Обычно оказывается, что дьяволом называют неподконтрольных сознанию самих себя, ту часть себя, что не регулируется волевым усилием. Это и есть дьявол. Он искушает. Он нам говорит то, что видимое нами «я» совсем не хочет, что, кажется, погубит это видимое «я», но что выражает подавленные потребности других частей личности. Довольно мало людей ассоциирует себя со всей целостностью «я», выбирая себе лишь какой-то его кусочек и называя его «я». Это нормально. В этом есть сила, масса возможностей и точек роста. Но там, где у «я» рамки слишком ограничены и не допускают даже возможности существования ещё не известных частей, возникают проблемы. Появляется желание полностью воплотить это узкое «я» во всей личности, поборов все оставшиеся части, воспринимаемые как пороки. Там где нет принятия всего себя, вместе со всеми «пороками», появляется идея собственного несовершенства как болезненного состояния. А это не так. Если мы не видим свою природу или если вдруг видим, но отвергаем её, то появляется дискомфорт. Дискомфорт приходит от несоответствия реального и воображаемого. И путём устранения этого дискомфорта чаще видится не реалистичная и принимающая оценка себя, а полная победа одной части личности над другой. Духа над телом. Эмоций над разумом. Ощущений над идеями. Любые варианты возможны. То есть возникает соблазн стать совершенным. Совершенство - это полное соответствие всей личности идеальным представлениям о ней. И это видится как способ избавления от дискомфорта, от укоренённого в каждом внутреннего диалога потребностей. На самом же деле стремление к достижению совершенства лишь подогревает фрустрацию.

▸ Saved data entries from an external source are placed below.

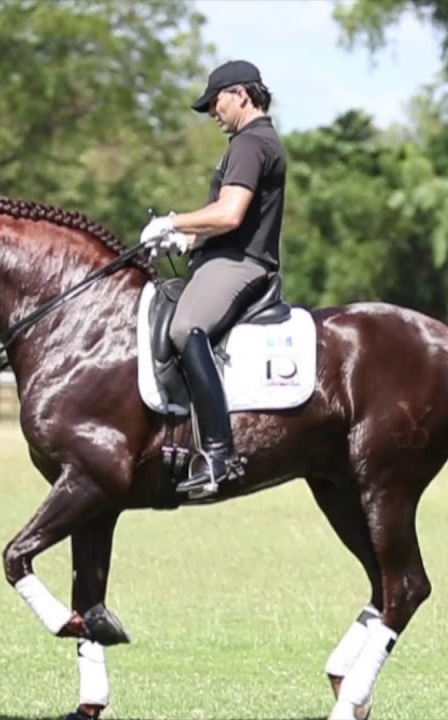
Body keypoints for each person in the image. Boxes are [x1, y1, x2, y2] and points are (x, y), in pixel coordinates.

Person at [139, 59, 287, 494]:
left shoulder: (250, 143)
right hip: (225, 256)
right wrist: (188, 243)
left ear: (241, 94)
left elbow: (230, 213)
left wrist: (174, 222)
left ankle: (219, 454)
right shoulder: (255, 142)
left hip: (241, 264)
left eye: (214, 102)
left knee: (187, 327)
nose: (211, 112)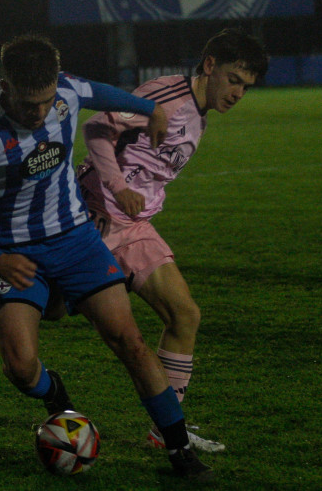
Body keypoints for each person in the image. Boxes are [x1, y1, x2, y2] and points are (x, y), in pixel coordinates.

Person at [0, 33, 213, 480]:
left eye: (46, 102)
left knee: (130, 340)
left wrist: (150, 108)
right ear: (5, 87)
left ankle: (179, 449)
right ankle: (53, 392)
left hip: (76, 238)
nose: (40, 112)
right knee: (21, 368)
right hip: (14, 252)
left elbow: (99, 91)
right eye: (29, 105)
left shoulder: (65, 90)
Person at [76, 28, 268, 453]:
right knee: (47, 310)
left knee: (185, 316)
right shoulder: (167, 98)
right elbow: (94, 126)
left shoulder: (199, 112)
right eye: (234, 79)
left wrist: (136, 198)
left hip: (136, 227)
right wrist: (118, 185)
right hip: (92, 217)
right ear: (210, 65)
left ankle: (167, 431)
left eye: (246, 87)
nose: (238, 93)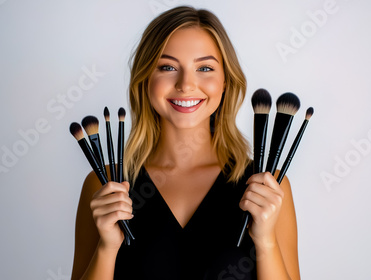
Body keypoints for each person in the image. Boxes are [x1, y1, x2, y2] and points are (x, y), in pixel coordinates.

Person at [71, 6, 300, 280]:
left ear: (225, 81)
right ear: (145, 80)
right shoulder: (104, 184)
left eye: (204, 68)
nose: (186, 84)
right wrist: (107, 248)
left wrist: (266, 243)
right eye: (167, 67)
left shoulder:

Ведь его невозможно достичь, невозможно в себе убить все потребности и желания в угоду одному осознанному «я». Во многом из-за этой невозможности, этой муки внутреннего противоречия, невроза, Каренина и оказалась под поездом, Иртенев и Позднышев совершили по убийству, а «Живой труп» получился таким, каким получился. Так, если герою или просто живому человеку вдруг и получится убить в себе всё, что противоречит принципам этого узкого «я», то это ведь уже называется шизофрения, смерть, катастрофа, фрагментирование личности на порочную и идеальную части, конец.
Нет людей без пороков. Даже в святейшем из святейших внутри сидит дьявол.
И эти слова они на самом деле про смирение, про обуздание желаний к самоламанию, к спасению. Смирение - это замечательный противовес погоне за непорочностью. Смирение убирает страх греха, смирение убирает неприятие греха.
Как только я всё это понял про самого Льва Николаевича, его мысли, то в ту же секунду уже знал, каковы его взгляды на веру, Христа. Оставалось только найти тексты, посвященные этому. Они ещё больше уверили меня в моей догадке…
Мне кажется, для Толстого человеческая природа Христа была важным доказательством возможности достижения духовного и морального совершенства. А кроме самого факта возможности совершенства, она показывала и его благость, его здоровье, не говорила о катастрофе, но наоборот - доказывала его благотворность. Была сладостной ширмой.
Не знаю, насколько понятно я написал. Если моя мысль допускает трактовки, и вы сомневаетесь, что именно я имел в виду, то прошу вас, уточняйте - обсудим.